— Обожаю вареные яйца. К тому же у меня не было времени пообедать.
Юная Лаура Филдинг обладала отличным аппетитом. Несмотря на глубокую тревогу, она съела два яйца — аппетит приходит во время еды — затем накинулась на жаркое из свинины, а после перерыва неплохо угостилась пирожными с бокалом благородной марсалы. Кормить её доставляло истинное удовольствие.
И не меньшим удовольствием было слушать, как она играет на мандолине, играет на сицилийский манер, что делало звучание похожим на почти непрерывное гнусавое поскуливание и контрастировало с её хрипловатым контральто, когда она пела длинную балладу о паладине Орландо и его любви к Анжелике.

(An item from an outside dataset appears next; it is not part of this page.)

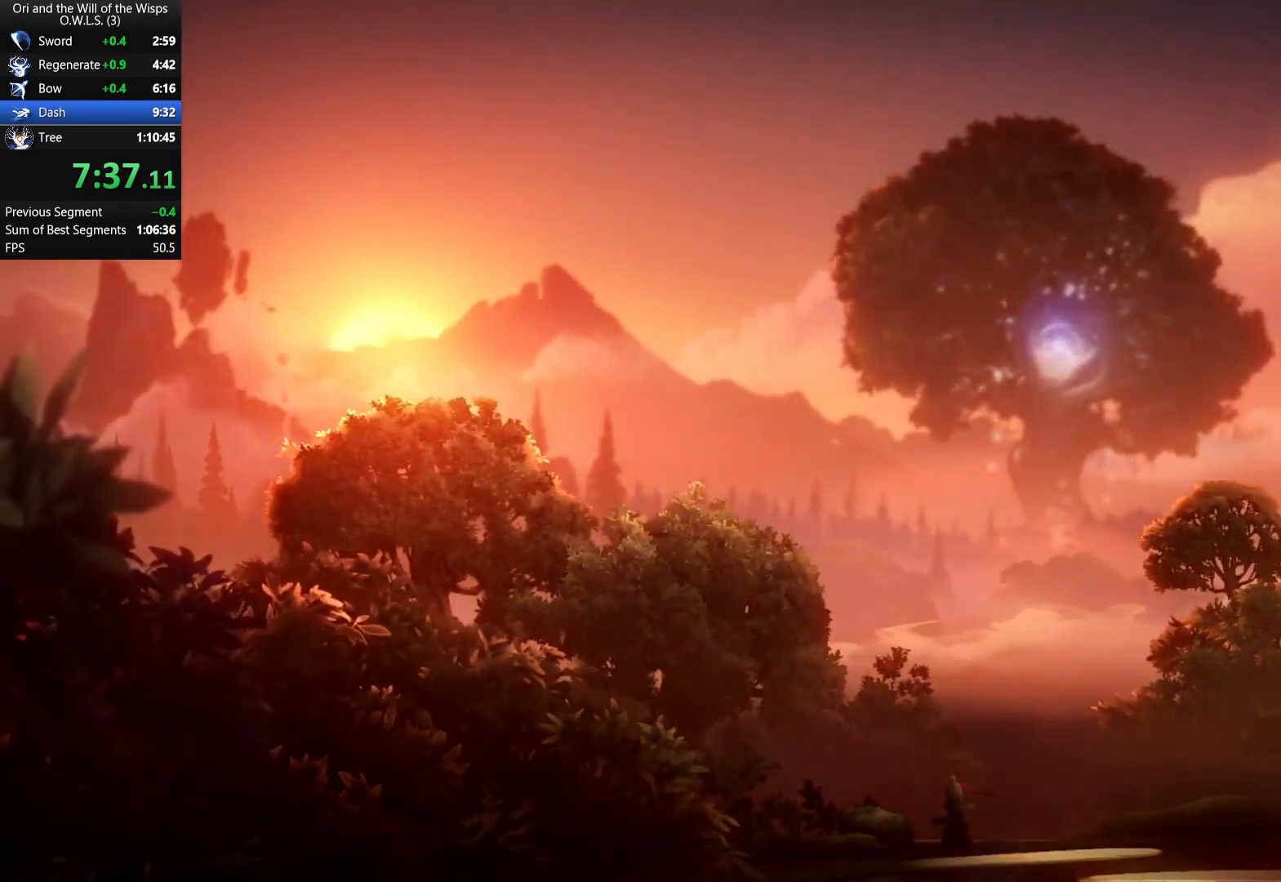
{"buttons": ["DPAD_LEFT"], "left_stick": "center", "events": []}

Несмотря на плотный ужин во дворце, Стивен счел, что его обязанность, как хозяина, разделить закуску: яйцо за яйцо, кусок за кусок, и в результате молитвы и переедания его любовное желание поутихло, поэтому последующие часы они провели в довольно спокойной и дружественной манере, хотя и слегка жирной, ибо отсутствовали вилки. Они болтали почти непрерывно — приятная, дружеская беседа, перескакивая с темы на тему, в конечном счете, закончив воспоминаниями юности и детства. Она поведала, что девушкой вела себя далеко не благоразумно (её отец занимал должность в ведомстве главного казначея, а благоразумие при дворе королевства обеих Сицилий [43] — это абсурд), но выйдя замуж, она стала совершенно добродетельной.
И тем сильнее ранило, что единственным изъяном Чарльза Филдинга оказалась ревность. Он был добр, смел, щедр, красив, что только может пожелать самая требовательная женщина, за исключением того, что являлся невероятным собственником и подозрительным, как испанец или мавр. Лаура описала несколько ничем не обоснованных скандалов, но, почувствовав, что ведет себя несправедливо, нелояльно и даже безнравственно, вернулась к продолжительному описанию добродетелей мужа.
Стивен находил его достоинства несказанно утомительными, и наконец, когда наступила пауза и Лаура села, опустив взгляд и улыбаясь про себя, явно думая о заслугах иного рода, он сказал:
— Давайте же, дорогая, пришло время продолжить нашу маскировку, а то никто не сможет отметить ваш приход и уход.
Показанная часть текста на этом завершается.